Problem A >> Print the part of the tellurium passage that starts with "Due to the rapid" and goes on through "around the world.".
Problem B >> List every line of the records that holds the string "knee", matching case exactly.

As of 2010, the estimated use of tellurium was 40 percent in solar photovoltaics, 30 percent in thermoelectric devices, 15 percent in metallurgy, 5 percent in rubber applications and 10 percent in other applications.

Owing to increases in solar cell production in the United States and Europe and thermoelectronics in China, the global demand for tellurium in recent years has increased significantly. Despite increasing demand, estimated global production has remained relatively unchanged while surplus inventories have been exhausted. Consequently, the annual average price of tellurium jumped to $349 per kilogram in 2011, up from $82 per kilogram in 2007.

Due to the rapid increase in price, metallurgical demand for tellurium dropped; meanwhile demand for high-purity tellurium, used in electronics applications such as solar photovoltaics and thermoelectric devices, increased.

In 2012, the solar cell market became oversupplied, several solar manufacturers filed for bankruptcy or curtailed some of their production, and the price of tellurium dropped dramatically.

In anticipation of renewed demand in the future, production from sources other than copper anode slimes is expected to increase. In China, a primary tellurium mine is operating, and companies are exploring for, and developing, deposits of gold telluride around the world.

For more information on tellurium and other mineral resources, visit minerals.usgs.gov/minerals.


TELLURIUM PRODUCTION AND CONSUMPTION

In 2011, estimated world production was 500 to 550 metric tons.

About 90 percent of global tellurium production comes from anode slimes generated from electrolytic copper refining.

Canada, China, Japan, Peru, Russia and the United States are the leading producers of tellurium.

In the United States, only one company produces commercial-grade tellurium at a refinery in Texas.


FUN FACTS

The name “tellurium” is from the Latin “tellus,” which means earth.

Tellurium is used in new phase-change memory chips.

Sensitivity to light changes the electrical properties of tellurium compounds, which are a component of special glass used in infrared guided missiles.

Record set >>
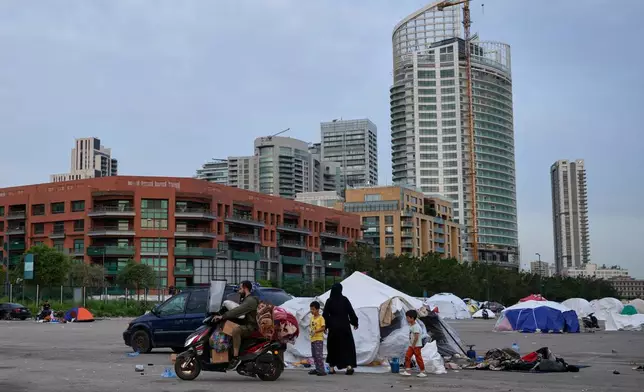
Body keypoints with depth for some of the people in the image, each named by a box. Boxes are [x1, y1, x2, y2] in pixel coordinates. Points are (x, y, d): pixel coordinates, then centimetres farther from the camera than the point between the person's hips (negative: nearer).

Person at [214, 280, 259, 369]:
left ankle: (236, 357, -38)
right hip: (245, 325, 12)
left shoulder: (251, 300, -14)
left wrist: (223, 316, -28)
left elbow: (238, 311, -26)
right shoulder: (245, 299, 22)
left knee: (236, 328, -37)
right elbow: (238, 310, 23)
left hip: (251, 327, -12)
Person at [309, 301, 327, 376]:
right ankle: (317, 369, 22)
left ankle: (321, 370, -12)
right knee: (314, 355, 13)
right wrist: (309, 329, -2)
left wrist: (315, 331, -21)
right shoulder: (312, 317, 13)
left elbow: (323, 328, -14)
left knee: (319, 354, -13)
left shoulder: (321, 318, -9)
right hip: (312, 339, 8)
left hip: (319, 339, -8)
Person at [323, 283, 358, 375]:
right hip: (344, 327, -1)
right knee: (347, 346, 4)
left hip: (333, 327, 1)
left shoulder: (329, 301, -2)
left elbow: (325, 315, -3)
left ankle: (332, 368, 13)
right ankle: (349, 366, -11)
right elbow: (351, 312, -3)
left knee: (333, 347, 12)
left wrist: (325, 326, 7)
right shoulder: (344, 300, -5)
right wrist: (355, 322, 8)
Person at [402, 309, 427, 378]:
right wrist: (411, 345, 16)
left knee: (418, 358, -2)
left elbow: (416, 337, -24)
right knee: (407, 356, 3)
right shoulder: (411, 325, 12)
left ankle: (423, 372, 7)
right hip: (411, 345, 10)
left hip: (416, 345, -10)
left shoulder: (416, 326, -19)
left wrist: (413, 345, -19)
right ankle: (407, 371, 5)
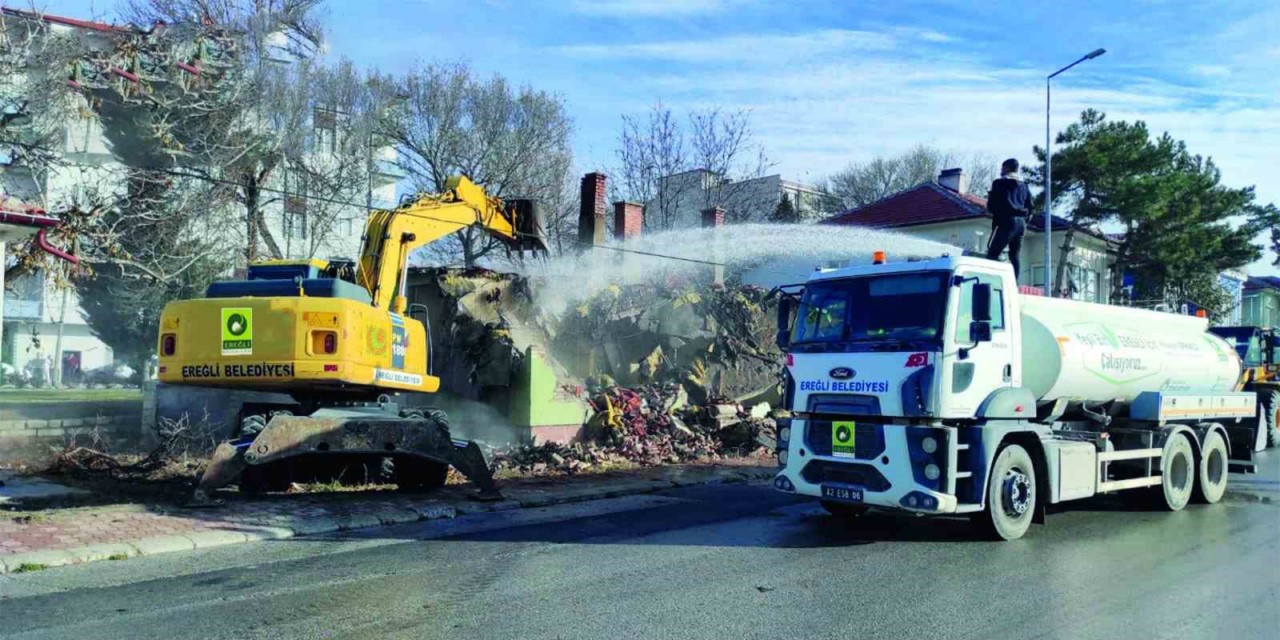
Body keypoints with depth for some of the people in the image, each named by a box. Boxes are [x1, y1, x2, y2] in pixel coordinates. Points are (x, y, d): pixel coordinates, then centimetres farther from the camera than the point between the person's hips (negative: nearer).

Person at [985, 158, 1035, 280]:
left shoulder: (999, 183, 1)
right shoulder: (1024, 186, 19)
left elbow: (991, 206, -1)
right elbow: (1029, 209, 18)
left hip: (1005, 222, -6)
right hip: (1021, 223, 6)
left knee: (992, 254, -9)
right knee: (1015, 257, 5)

Your solution A >>
Due to the rapid increase in price, metallurgical demand for tellurium dropped; meanwhile demand for high-purity tellurium, used in electronics applications such as solar photovoltaics and thermoelectric devices, increased.

In 2012, the solar cell market became oversupplied, several solar manufacturers filed for bankruptcy or curtailed some of their production, and the price of tellurium dropped dramatically.

In anticipation of renewed demand in the future, production from sources other than copper anode slimes is expected to increase. In China, a primary tellurium mine is operating, and companies are exploring for, and developing, deposits of gold telluride around the world.

Your solution B >>
left knee: (236, 328, -37)
right knee: (314, 355, 13)
left knee: (319, 354, -13)
right knee: (347, 346, 4)
left knee: (333, 347, 12)
left knee: (418, 358, -2)
right knee: (407, 356, 3)
left knee: (992, 254, -9)
right knee: (1015, 257, 5)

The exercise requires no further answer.